I will use the Cross validation approach to split the data into train/test. I will split it into k = 10 parts.

To measure the algorithm performance I will use the mean squared error.

In [25]:
from sklearn.model_selection import KFold
from sklearn.model_selection import cross_val_score

from sklearn.linear_model import LinearRegression
from sklearn.linear_model import Ridge
from sklearn.linear_model import Lasso
from sklearn.linear_model import ElasticNet


array = final_df.values
X = array[:,0:6]
Y = array[:,6]


kfold = KFold(n_splits=10, random_state=7)
scoring = 'neg_mean_squared_error'



model_lr = LinearRegression()
model_ridge = Ridge()
model_lasso = Lasso()
model_elastic = ElasticNet()

results_lr = cross_val_score(model_lr, X, Y, cv=kfold, scoring=scoring)
results_ridge = cross_val_score(model_ridge, X, Y, cv=kfold, scoring=scoring)
results_lasso = cross_val_score(model_lasso, X, Y, cv=kfold, scoring=scoring)
results_elastic = cross_val_score(model_elastic, X, Y, cv=kfold, scoring=scoring)

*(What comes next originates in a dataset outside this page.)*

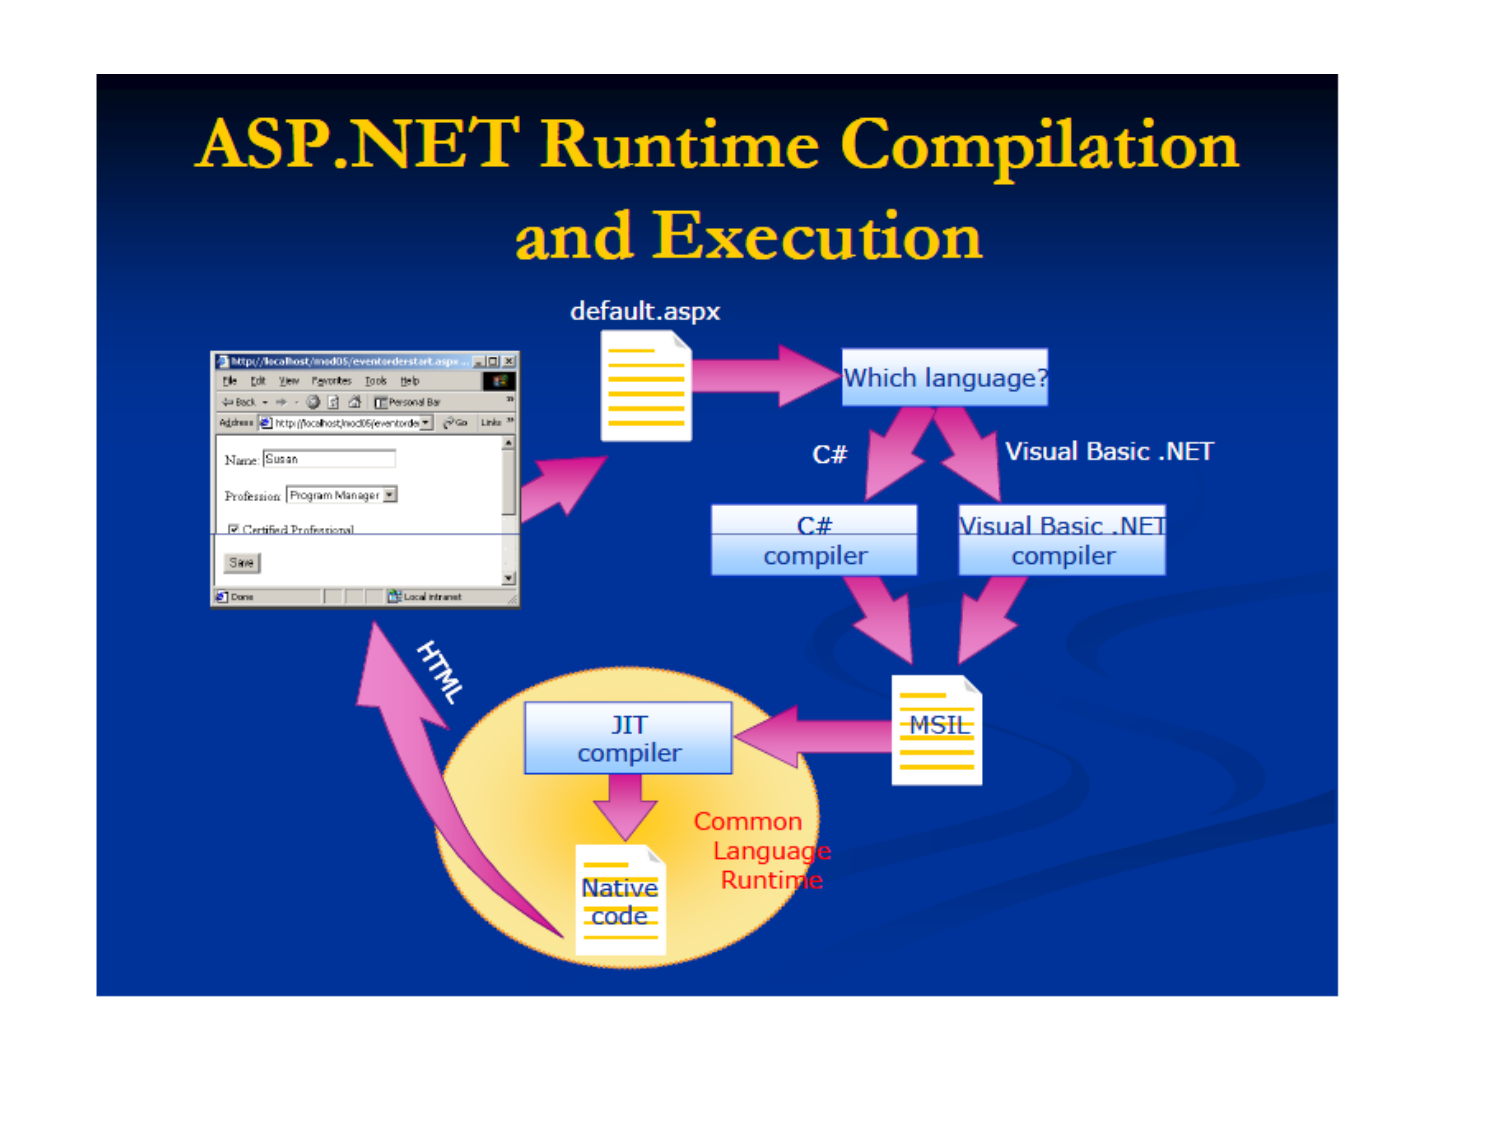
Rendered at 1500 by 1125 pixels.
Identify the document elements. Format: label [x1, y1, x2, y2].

picture [87, 74, 1340, 1004]
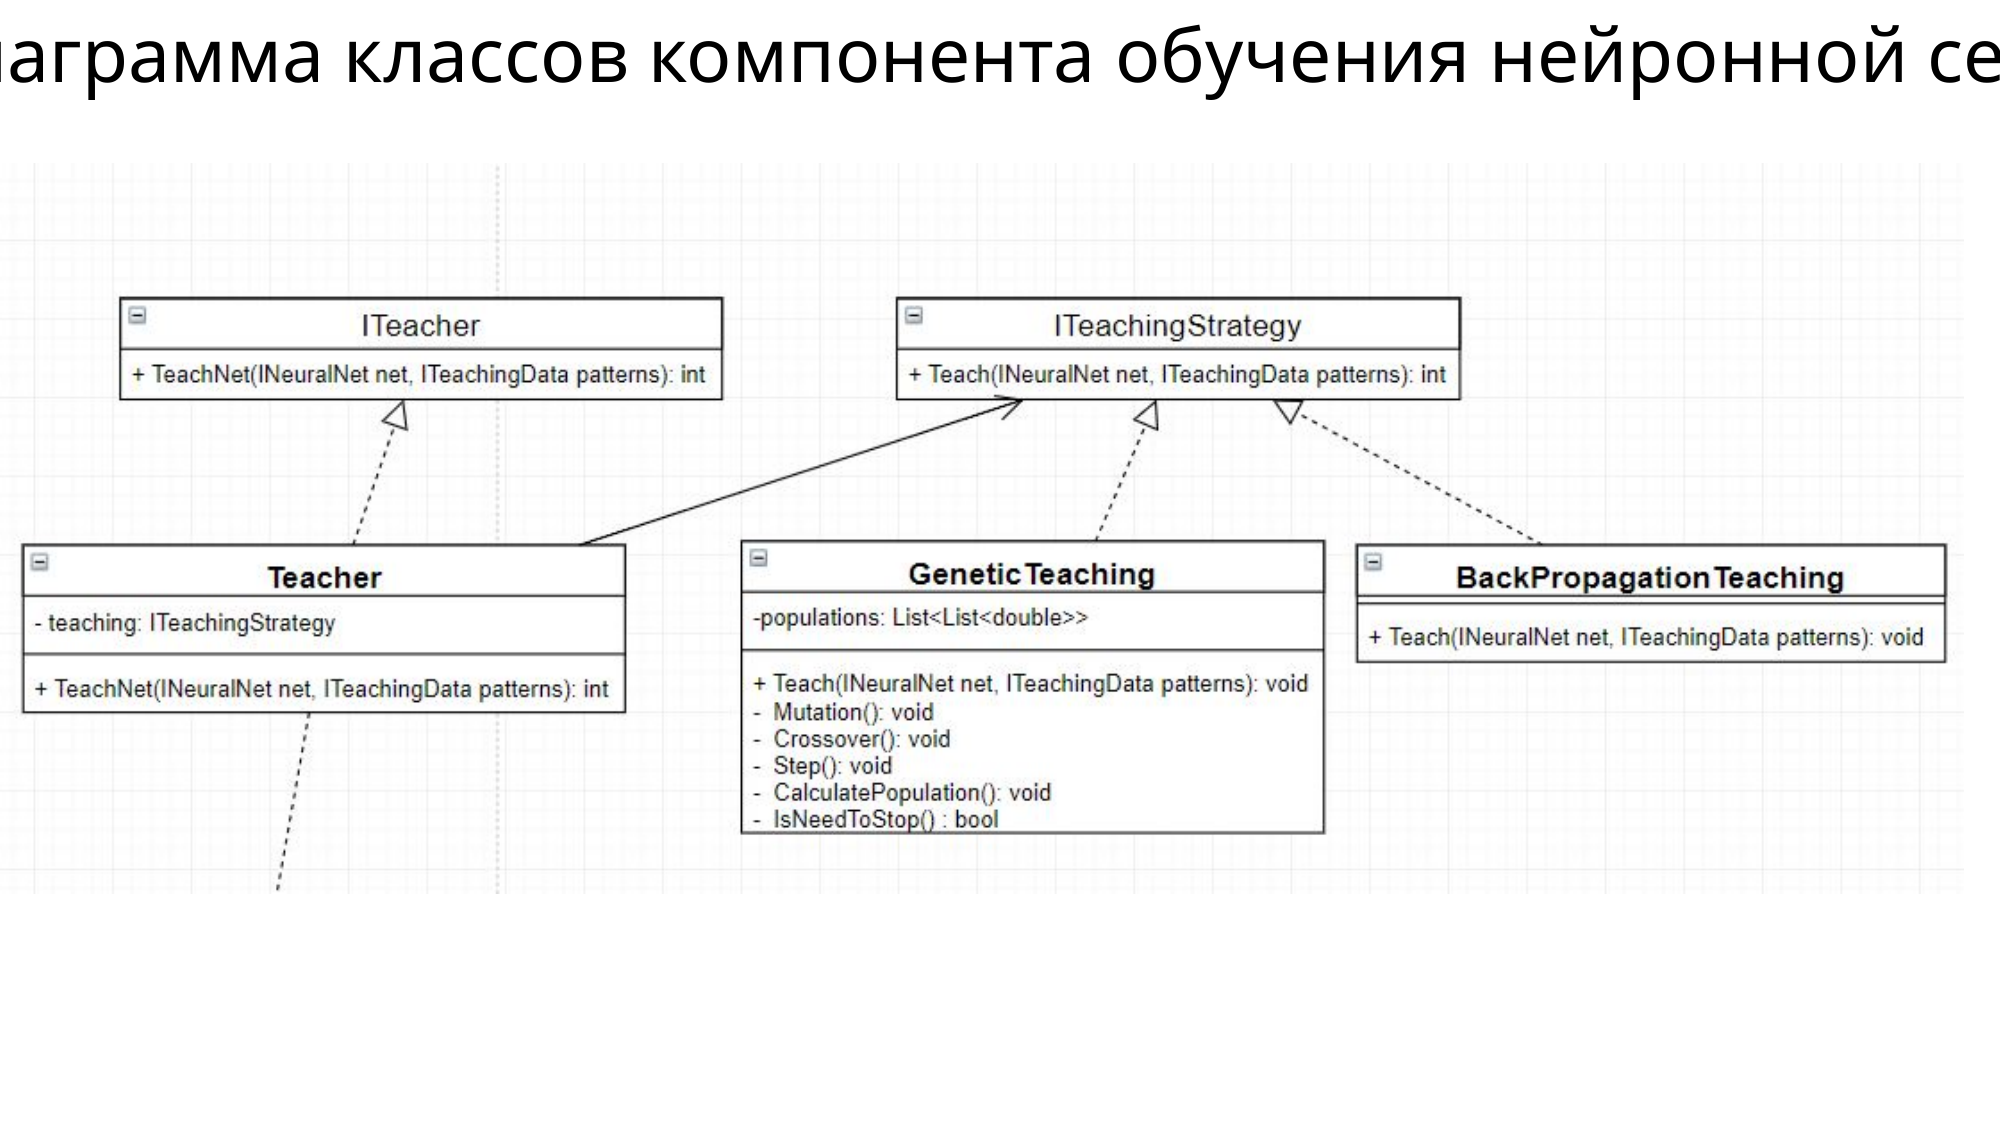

print('Linear Regression Results:', results_lr.mean())
print('Ridge Results:', results_ridge.mean())
print('Lasso Results:', results_lasso.mean())
print('Lasso Results:', results_elastic.mean())
Linear Regression Results: -1441.67569915
Ridge Results: -1441.67446543
Lasso Results: -1451.17059846
Lasso Results: -1459.59991106

Best performance: Linear Regression and Ridge.

What will be done next?

  • I will run three nonlinear algorithms: k-Nearest Neighbors, Decision Tree Regressor and Support Vector Machines;
  • Perform more feature selection: Extract the most important features in this dataset;
  • Automate the workflows with Pipelines;
  • Improve performance with Ensemble and Algorithm Tuning.